Exceptions: Medicare has made things a little more complex by excluding physicians' services and the professional components of certain diagnostic services from the consolidated billing requirement. Medicare sees these as outside the SNF bundle, and says "they remain separately billable to Part B when furnished to an SNF resident by an outside supplier."
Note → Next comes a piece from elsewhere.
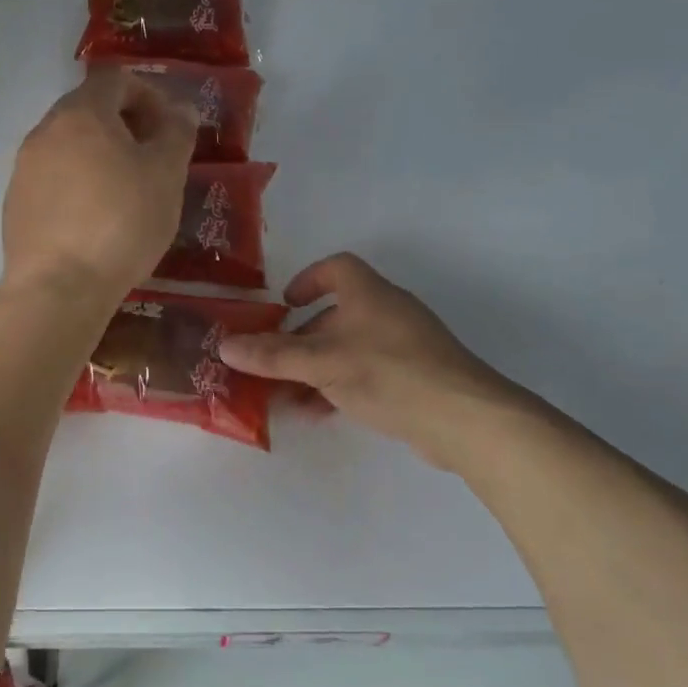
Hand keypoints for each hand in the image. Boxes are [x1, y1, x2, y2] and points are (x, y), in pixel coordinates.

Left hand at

Exclude These Services From Consolidated Billing

CMS excludes all of the E/M codes 99201-99350 and eye exam codes (92002-92014) as physician services. Other excluded codes that optometrists often report are:
 

  •  65205-65222 - Removal of foreign body
     
  •  67820 - Correction of trichiasis; epilation, by forceps only
     
  •  92002-92014 - Ophthalmological services: medical  examination and evaluation
     
  •  92020 - Gonioscopy (separate procedure)
     
  •  92070 - Fitting of contact lens for treatment of disease, including supply of lens
     
  •  92100 - Serial tonometry
     
  •  92120 - Tonography with interpretation and report
     
  •  92130 - Tonography with water provocation
     
  •  92140 - Provocative tests for glaucoma, with interpretation and report, without tonography
     
  •  92225-92226 - Ophthalmoscopy
     
  •  92311-92317 - Prescription of optical and physical characteristics of and fitting of contact lens.
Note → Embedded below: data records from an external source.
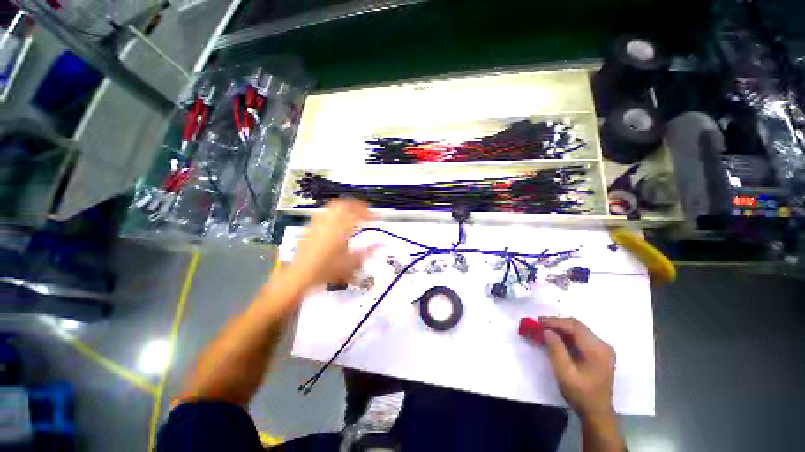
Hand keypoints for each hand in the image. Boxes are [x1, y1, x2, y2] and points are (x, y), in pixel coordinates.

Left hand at [288, 199, 376, 289]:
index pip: (358, 214)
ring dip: (345, 206)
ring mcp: (318, 223)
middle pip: (344, 204)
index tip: (377, 216)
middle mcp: (329, 223)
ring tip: (352, 212)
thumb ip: (368, 252)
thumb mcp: (351, 263)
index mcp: (340, 230)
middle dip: (357, 205)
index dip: (370, 213)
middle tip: (365, 210)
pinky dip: (334, 212)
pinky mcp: (311, 227)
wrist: (300, 275)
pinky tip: (336, 220)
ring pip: (333, 206)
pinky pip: (324, 213)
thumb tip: (381, 244)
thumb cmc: (326, 270)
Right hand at [539, 316, 615, 420]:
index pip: (575, 327)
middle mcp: (603, 345)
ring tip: (544, 330)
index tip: (538, 322)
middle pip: (577, 326)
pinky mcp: (599, 352)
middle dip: (557, 323)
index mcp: (597, 350)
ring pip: (578, 330)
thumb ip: (555, 349)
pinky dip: (566, 335)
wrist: (597, 412)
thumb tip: (546, 331)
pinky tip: (556, 338)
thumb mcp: (564, 373)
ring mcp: (603, 348)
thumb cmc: (580, 394)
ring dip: (561, 328)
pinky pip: (581, 336)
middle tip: (539, 325)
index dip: (555, 322)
    Send the TC Bill to the SNF

    For diagnostic tests that have both a professional component and a technical component, Medicare wants you to split the bill, Edelstein says.
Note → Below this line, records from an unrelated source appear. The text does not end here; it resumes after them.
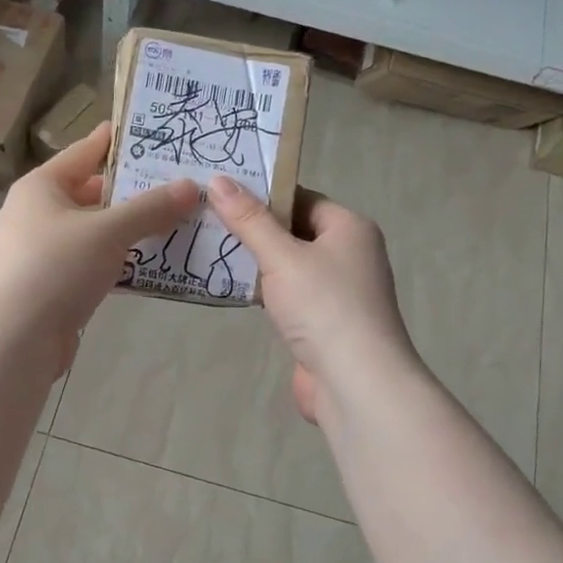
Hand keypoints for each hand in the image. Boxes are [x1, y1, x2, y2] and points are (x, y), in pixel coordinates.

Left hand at [0, 122, 198, 373]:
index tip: (157, 132)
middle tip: (180, 184)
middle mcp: (38, 214)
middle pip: (93, 192)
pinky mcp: (54, 286)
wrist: (14, 339)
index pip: (85, 150)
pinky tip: (154, 264)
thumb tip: (191, 187)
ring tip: (179, 221)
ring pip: (96, 231)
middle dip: (135, 191)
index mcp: (41, 186)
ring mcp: (44, 252)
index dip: (120, 140)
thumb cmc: (55, 268)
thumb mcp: (108, 231)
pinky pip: (95, 264)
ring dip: (132, 230)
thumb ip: (150, 208)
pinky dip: (121, 261)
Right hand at [208, 175, 417, 424]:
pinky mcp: (323, 324)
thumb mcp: (282, 257)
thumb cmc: (324, 306)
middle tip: (206, 220)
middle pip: (294, 232)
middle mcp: (349, 255)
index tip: (221, 194)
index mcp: (349, 229)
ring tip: (209, 250)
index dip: (263, 195)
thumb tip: (218, 180)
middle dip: (254, 230)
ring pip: (289, 267)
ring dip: (256, 264)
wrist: (355, 382)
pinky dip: (263, 293)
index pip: (302, 199)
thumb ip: (249, 220)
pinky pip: (288, 297)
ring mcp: (338, 293)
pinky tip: (230, 289)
    The SNF is responsible for the technical component, while you can report the professional component to your Part B carrier with modifier 26 (Professional component) appended to the CPT code for the service. 
     
    To get paid for the technical component, submit a bill to the SNF with modifier TC (Technical component) appended to the code.
     
    Example: Using a handheld fundus camera, you take fundus photographs of an SNF patient. Submit a claim to your Medicare Part B carrier for the professional component of the fundus photography, using CPT code 92250-26 (Fundus photography with interpretation and report; professional component). Submit a claim to the SNF with 92250-TC (... technical component).
     
    Downside: "Good luck," Edelstein says. The SNFs she works with can be reluctant to pay for the technical components of tests. "Half of them don't even know the rules and regulations," she says. "We don't even bother sending [a bill]. It's not worth our time and effort."
     
    Note: See "Steer Clear of SNF Billing Snafus by Taking 4 Steps" on page 53 for advice on getting cooperation from nursing facilities.
     
    The professional components of these diagnostic optometric tests are not subject to SNF consolidated billing. Bill the Part B carrier for the professional component, and bill the SNF for the technical component, for the following procedures:
     

  •  76510-76514 - Ophthalmic ultrasound, diagnostic
     
  •  76516-76519 - Ophthalmic biometry by ultrasound  echography, A-scan
     
  •  76529 - Ophthalmic ultrasonic foreign body localization
     
  •  92060 - Sensorimotor examination
     
  •  92065 - Orthoptic/pleoptic training
     
  •  92081-92083 - Visual field examination
     
  •  92135 - Scanning computerized ophthalmic diagnostic imaging
     
  •  92136 - Ophthalmic biometry by partial coherence  interferometry with IOL power calculation
     
  •  92250 - Fundus photography
     
  •  92283 - Color vision examination
     
  •  92284 - Dark adaptation examination
     
  •  92285 - External ocular photography
     
  •  92286 - Special anterior segment photography.

    Don't miss: Medicare "requires that bills for these particular excluded services, when furnished to SNF residents, must contain the SNF's Medicare provider number." You must also provide the correct place of service code (31) if you visit the patient in the SNF. Prior to seeing the patient, there must be a written request for your services in the patient's medical record.